One British birder describes the decline of the Golden Pheasant in Britain – where it had been introduced in the late 19th century – and ends this with the statement that as a consequence of the presumed extinction, “Golden Pheasant will thus represent a true blocker on the British and Western Palearctic lists in years to come”. The strange thinking of listers.
Apparently, in Chinese culture, the Golden Pheasant is thought to be the ancestor of the phoenix and represents auspiciousness (source).
Some researchers presented Golden Pheasants (and two other species, the Chukar Partridge and the Ring-necked Pheasant) with a novel object (a white tennis ball – the researchers were Australian, so maybe one left over from the Australian Open).

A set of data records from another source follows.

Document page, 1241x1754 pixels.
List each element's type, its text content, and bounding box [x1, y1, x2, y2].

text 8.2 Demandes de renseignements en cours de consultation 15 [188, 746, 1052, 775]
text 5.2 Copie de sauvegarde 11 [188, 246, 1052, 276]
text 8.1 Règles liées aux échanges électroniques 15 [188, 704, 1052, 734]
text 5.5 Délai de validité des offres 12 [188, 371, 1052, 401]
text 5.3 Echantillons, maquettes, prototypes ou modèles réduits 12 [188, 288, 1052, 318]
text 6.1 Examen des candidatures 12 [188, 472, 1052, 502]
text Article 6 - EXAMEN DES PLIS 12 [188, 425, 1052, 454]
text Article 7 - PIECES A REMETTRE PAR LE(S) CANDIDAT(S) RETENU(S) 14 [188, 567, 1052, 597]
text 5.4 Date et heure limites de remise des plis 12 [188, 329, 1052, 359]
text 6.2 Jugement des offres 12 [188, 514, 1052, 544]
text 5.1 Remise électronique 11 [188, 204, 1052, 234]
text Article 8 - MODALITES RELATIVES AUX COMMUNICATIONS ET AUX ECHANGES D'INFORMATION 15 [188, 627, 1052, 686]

The Golden Pheasants were the ones least likely to approach and react to the tennis ball. Within the species, reactions were stronger by males, by groups of birds rather than individuals, and by captive birds. In science speak, this then results in the following conclusion:
“Results from individual subject tests were interpreted as reflecting species-specific approach/avoidance behaviors. Group patterns of behavior were interpreted as reflections of normal responses to novel situations in the birds’ realm of experience with conspecifics.” Sounds more sophisticated, right?
Jennifer Hill acquired her Ph.D. in biology at the University of Mexico looking at sexual selection in Golden Pheasants. She found that the females prefer males with full adult plumage rather than the one-year males, and males with longer cape feathers. And among the males, male spur length was the best indicator of the standing of a male in the hierarchy.
It sounds kind of obvious, but scientific rigor requires to prove the obvious as well. So, research found that the flight initiation distance of adult male Golden Pheasants is consistently longer than that of the better-camouflaged adult females and juveniles of either sex. And indeed, it was easier to get photos of the juvenile male than of the adult male, though I thought this was due to the greater stupidity of the juvenile rather than its less brilliant appearance.
And finally, if Golden Pheasant parents want to frighten their chicks, they tell them the true story of a Great Grey Owl attacking captive pheasants.